§ **Work instructions**
[A] In the horse racing tips thread, how many Flemington races does rcw1's report card for 29/10/22 cover?
[B] Write out the horse racing tips thread word for word from "Ascot 30.75 units" to "(30 October 2022)".
[C] Extend the horse racing tips thread from the point where it stops.

§ **Source passage**
##########

Tuesday more Group ones:
Flemington:  R7 Melbourne Cup
Randwick: R5 The Big Dance 

Edit add The big Dance


----------



## rcw1 (29 October 2022)

Good morning punting champions,
rcw1 racing tips for 29/10/22.  Working on others …  

Gamble safely and responsibly. 

RHill:  R4H12, R6H8, R7H7 R8H16 (Golden Eagle) 
Flem:  R1H6, R3H3, R5H8, R6H15, R7H2, R8H14
Eagle Farm:  R7H7 to beat short priced favourite H4 🎯, R8H8
Ascot:  R1H4, R6H6, R9H5


----------



## rcw1 (29 October 2022)

More rcw1 tips for today (29/10/22) after some due considerations … 

Eagle Farm:  R2H5, R10H3
Rosehill:  R10H6
Flemington:  R4H3; R9H10
Morphettville: R4H2, R8H7

Have a very nice weekend 
Kind regards
rcw


----------



## rcw1 (29 October 2022)

Good evening,
rcw1 report card for racing 29/10/22.
Struggled today with picking winners. That’s racing and the punting game. Till next Saturday, or before … 
Have a great Sunday. 

Rose Hill: 5 races – salutes x 1
Flemington: 8 races – salutes x 2; place x 1 
Eagle Farm: 4 races – place x 1 
Ascot: 3 races – salute x 1; place x 1 
Morphettville: 2 races – 1 x place 

Kind regards
rcw1


----------



## wayneL (29 October 2022)

Ascot 30.75 units from 24 "invested".

Equity curve has been a relative bronc show this month, but all going okay. One day to go and if that's a positive day I might even hit target.


----------



## Telamelo (30 October 2022)

##########

§ **Exercise data**
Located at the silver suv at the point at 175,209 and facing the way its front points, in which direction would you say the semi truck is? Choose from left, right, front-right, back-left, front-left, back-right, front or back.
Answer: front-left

##########

§ **Task responses**
[A] Eight races, with two salutes and one place.

[B]
Ascot 30.75 units from 24 "invested".

Equity curve has been a relative bronc show this month, but all going okay. One day to go and if that's a positive day I might even hit target.


----------



## Telamelo (30 October 2022)

[C]
weather forecast for Tue Melb. Cup day is freezing cold, wet, windy with chance of storm's, hail & snow


----------



## rcw1 (30 October 2022)

Telamelo said:


> weather forecast for Tue Melb. Cup day is freezing cold, wet, windy with chance of storm's, hail & snow



Hello Telamelo
Yeah just heard that too.  rcw1 won't be there ... are you going Telamelo?

Kind regards
rcw1


----------



## Telamelo (30 October 2022)

rcw1 said:


> Hello Telamelo
> Yeah just heard that too.  rcw1 won't be there ... are you going Telamelo?
> 
> Kind regards
> rcw1



Hello rcw1

Nope as usually spend cup day over a big bbq & drink's with friend's at home whilst watching the action & screaming at the big screen lol

How about you rcw1 ? Are you going ? Oh just re-read your post above noting you won't be going either


----------



## rcw1 (30 October 2022)

Telamelo said:


> Nah rather spend it over a bbq & drink's with friend's at home whilst watching the action on the big screen
> 
> Hello rcw1
> 
> ...



Hello Telamelo
Nope, be at the pub, hob knobbing it.. ha ha ha

Looking at Hoo Ya Mal for the race that stops the nation, thoughts on the big one at this early stage??

Kind regards
rcw1


----------



## Telamelo (30 October 2022)

rcw1 said:


> Hello Telamelo
> Yeah just heard that too.  rcw1 won't be there ... are you going Telamelo?
> 
> Kind regards
> rcw1



Time to start studying the form quide/doing my homework lol as to shortlisting chances for the big race - usually put on a few multi-flexi trifecta's on the big race.


----------



## Telamelo (30 October 2022)

rcw1 said:


> Hello Telamelo
> Nope, be at the pub, hob knobbing it.. ha ha ha
> 
> Looking at Hoo Ya Mal for the race that stops the nation, thoughts on the big one at this early stage??
> ...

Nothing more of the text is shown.